--- start Records supplied ---

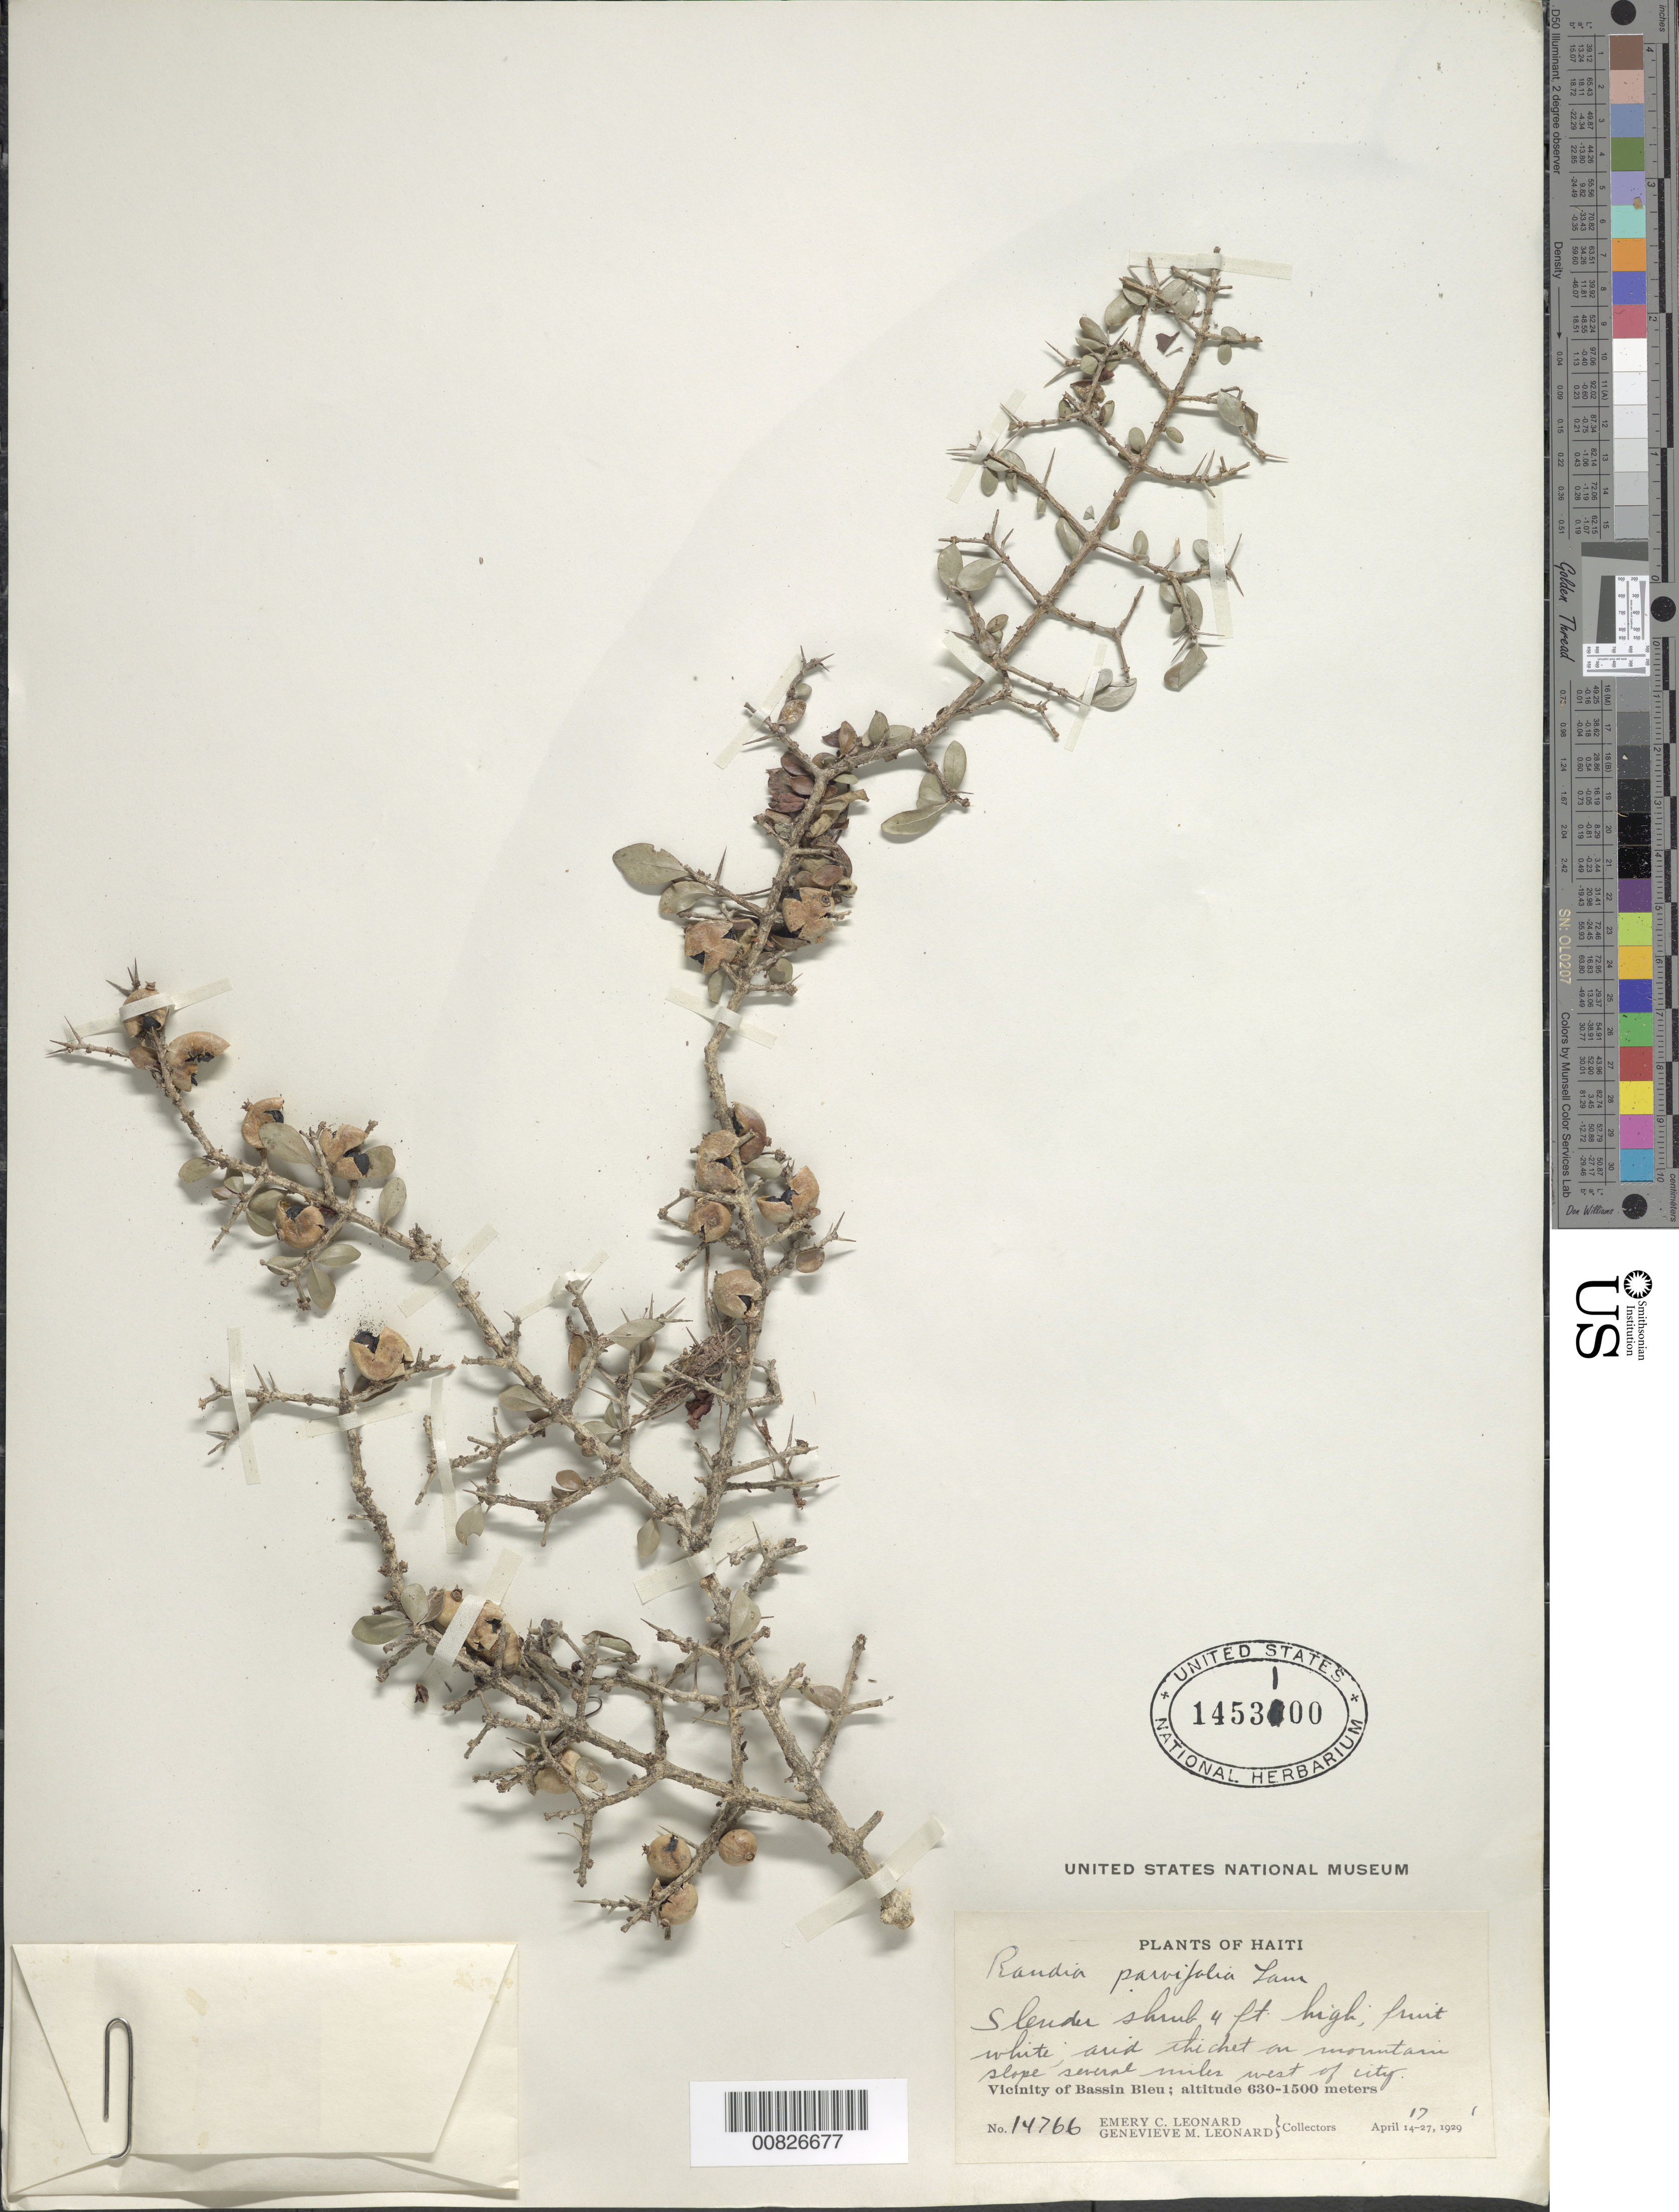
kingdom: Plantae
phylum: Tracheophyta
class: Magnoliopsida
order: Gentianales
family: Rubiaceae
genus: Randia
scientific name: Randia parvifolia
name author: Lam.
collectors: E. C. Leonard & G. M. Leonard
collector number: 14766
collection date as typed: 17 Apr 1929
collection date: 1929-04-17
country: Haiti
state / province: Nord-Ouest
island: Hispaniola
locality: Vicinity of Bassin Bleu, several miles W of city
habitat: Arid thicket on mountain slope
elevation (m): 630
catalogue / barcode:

--- end Records supplied ---

> _What to do_
Update every entry by replacing "collection date" with "date of collection", keeping all other text the same. Leave the pictures out of your answer.

> _Solution below_
kingdom: Plantae
phylum: Tracheophyta
class: Magnoliopsida
order: Gentianales
family: Rubiaceae
genus: Randia
scientific name: Randia parvifolia
name author: Lam.
collectors: E. C. Leonard & G. M. Leonard
collector number: 14766
date of collection as typed: 17 Apr 1929
date of collection: 1929-04-17
country: Haiti
state / province: Nord-Ouest
island: Hispaniola
locality: Vicinity of Bassin Bleu, several miles W of city
habitat: Arid thicket on mountain slope
elevation (m): 630
catalogue / barcode:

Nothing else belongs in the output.